Federal biologist who reported polar bear deaths now under (deeply weird) investigation
Back in 2006, Dr. Charles Monnett published an article that included observations about polar bear deaths in the Beaufort Sea. In the report, co-authored with another scientist, Monnett reported seeing four dead polar bears in 2004. Monnett works for the federal government, and this month he was put on administrative leave while the government investigates "integrity issues" connected to that report. Administrative leave means he has to put all current research on hold.
Public Employees for Environmental Responsibility, a watchdog organization, has formally complained about the investigation. In its complaint, the group includes portions of an interview the Department of the Interior inspector general conducted with Monnett. From the transcript, it appears that they were concerned about the method Monnett and his colleague had used to achieve a rough estimate of the mortality rate. The group writes that "it became clear that the IG agents were focused on what in their mind was a disparity but was, in fact, their inability to understand the note.”
And, if you read the transcript, the investigators do seem tangled up. Here's a sample:
CHARLES MONNETT: Uh, well 11 percent is one-ninth of 100 percent. Nine times 11 is 99 percent. Is that, is that clear?

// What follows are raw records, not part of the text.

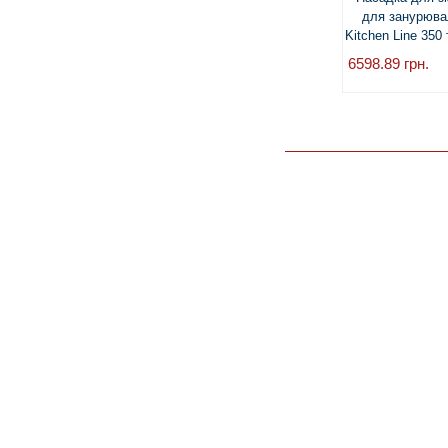
для занурюва
Kitchen Line 350
6598.89
грн.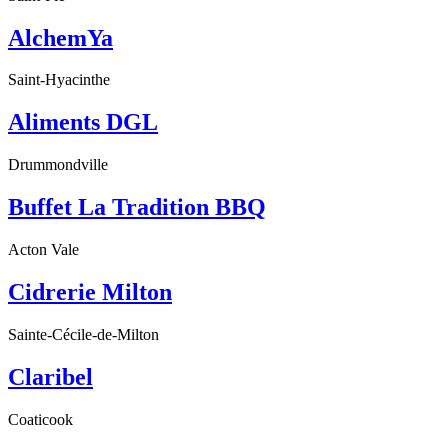
AlchemYa
Saint-Hyacinthe
Aliments DGL
Drummondville
Buffet La Tradition BBQ
Acton Vale
Cidrerie Milton
Sainte-Cécile-de-Milton
Claribel
Coaticook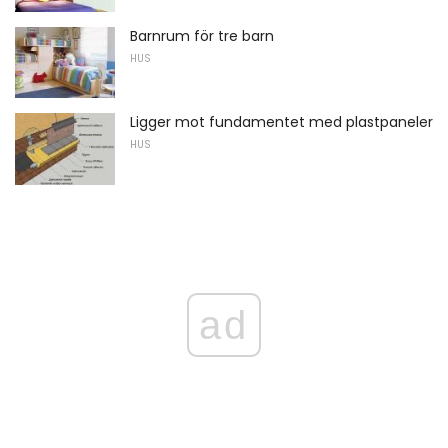
Barnrum för tre barn
HUS
Ligger mot fundamentet med plastpaneler
HUS
ad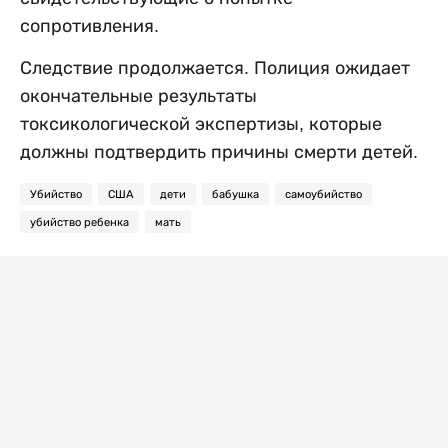
сопротивления.
Следствие продолжается. Полиция ожидает
окончательные результаты
токсикологической экспертизы, которые
должны подтвердить причины смерти детей.
Убийство
США
дети
бабушка
самоубийство
убийство ребенка
мать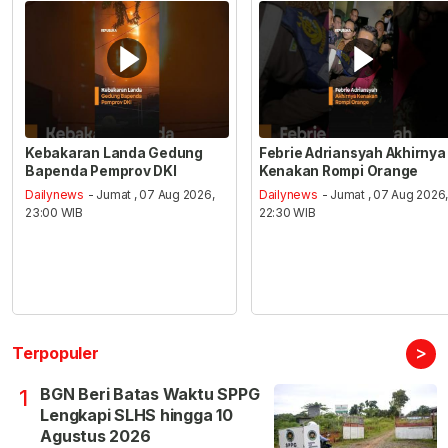
Kebakaran Landa Gedung
Febrie Adriansyah Akhirnya
Bapenda Pemprov DKI
Kenakan Rompi Orange
Dailynews
- Jumat , 07 Aug 2026,
Dailynews
- Jumat , 07 Aug 2026
23:00 WIB
22:30 WIB
>
Terpopuler
BGN Beri Batas Waktu SPPG
1
Lengkapi SLHS hingga 10
Agustus 2026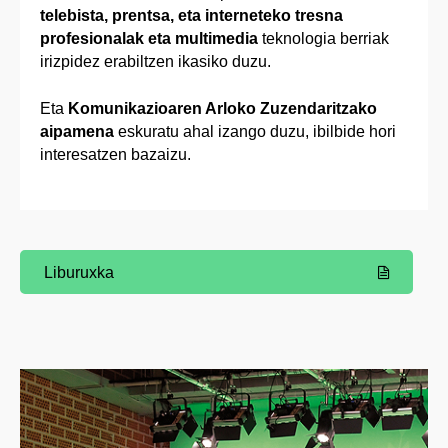
telebista, prentsa, eta interneteko tresna
profesionalak eta multimedia
teknologia berriak
irizpidez erabiltzen ikasiko duzu.
Eta
Komunikazioaren Arloko Zuzendaritzako
aipamena
eskuratu ahal izango duzu, ibilbide hori
interesatzen bazaizu.
Liburuxka
(Beste leiho bat zabalduko du)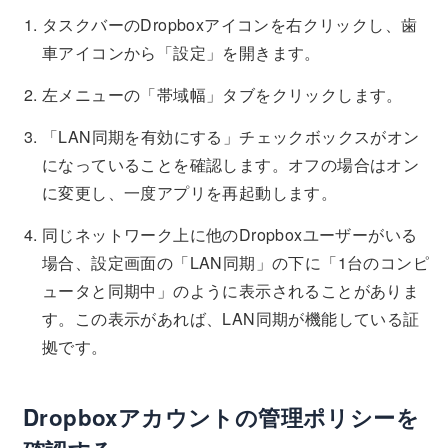
タスクバーのDropboxアイコンを右クリックし、歯
車アイコンから「設定」を開きます。
左メニューの「帯域幅」タブをクリックします。
「LAN同期を有効にする」チェックボックスがオン
になっていることを確認します。オフの場合はオン
に変更し、一度アプリを再起動します。
同じネットワーク上に他のDropboxユーザーがいる
場合、設定画面の「LAN同期」の下に「1台のコンピ
ュータと同期中」のように表示されることがありま
す。この表示があれば、LAN同期が機能している証
拠です。
Dropboxアカウントの管理ポリシーを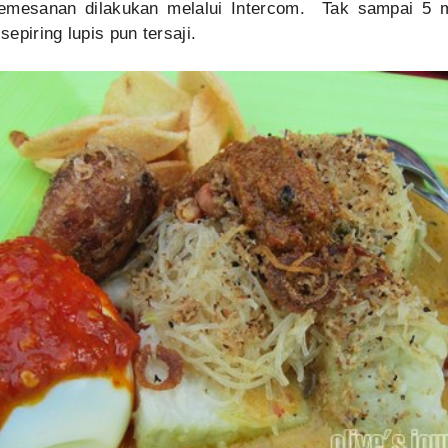
 pemesanan dilakukan melalui Intercom. Tak sampai 5 m
epiring lupis pun tersaji.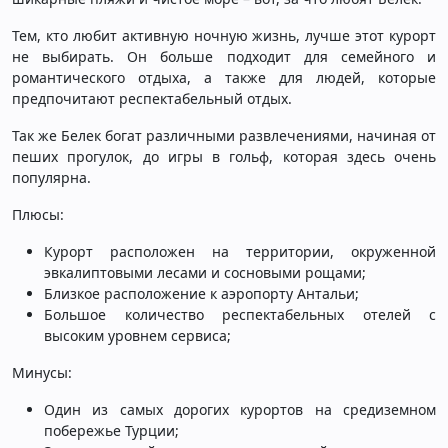
Тем, кто любит активную ночную жизнь, лучше этот курорт
не выбирать. Он больше подходит для семейного и
романтического отдыха, а также для людей, которые
предпочитают респектабельный отдых.
Так же Белек богат различными развлечениями, начиная от
пеших прогулок, до игры в гольф, которая здесь очень
популярна.
Плюсы:
Курорт расположен на территории, окруженной
эвкалиптовыми лесами и сосновыми рощами;
Близкое расположение к аэропорту Антальи;
Большое количество респектабельных отелей с
высоким уровнем сервиса;
Минусы:
Один из самых дорогих курортов на средиземном
побережье Турции;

ERIC MAY: Well, now, seven of 11 – seven of what number is 11 percent? Shouldn’t that be – that’s 63, correct?
CHARLES MONNETT: What?
ERIC MAY: So you said this is –
CHARLES MONNETT: Seven/11ths this is –
ERIC MAY: No, no, no, no, no. This, this is, this is 11 – seven is what number of 11 percent?
CHARLES MONNETT: Seven?
ERIC MAY: Yeah.
CHARLES MONNETT: Is what number of 11 percent?
ERIC MAY: Eleven percent, right.
CHARLES MONNETT: Well, I don’t know. I don’t even know what you’re talking about. It makes no sense.
It can be hard to talk about math without a pen and paper in front of you, but this conversation is not reassuring on the count of the investigators’ math skills (they also told Monnett they had no formal training in science or biology). In the transcript, Monnett indicates that he'd gotten flack from his superiors for the report. He worked for the agency then known as the Minerals Management Service, which is known for being chummy with the extraction industries, and according to the New York Times Monnett said that his bosses "don’t want any impediment to, you know, what they view as their mission, which is to, you know, drill wells."
It's unclear why the IG is investigating Monnett at this particular moment. It’s even less clear after you read PEER’s transcript excerpts, which are fucking bananas.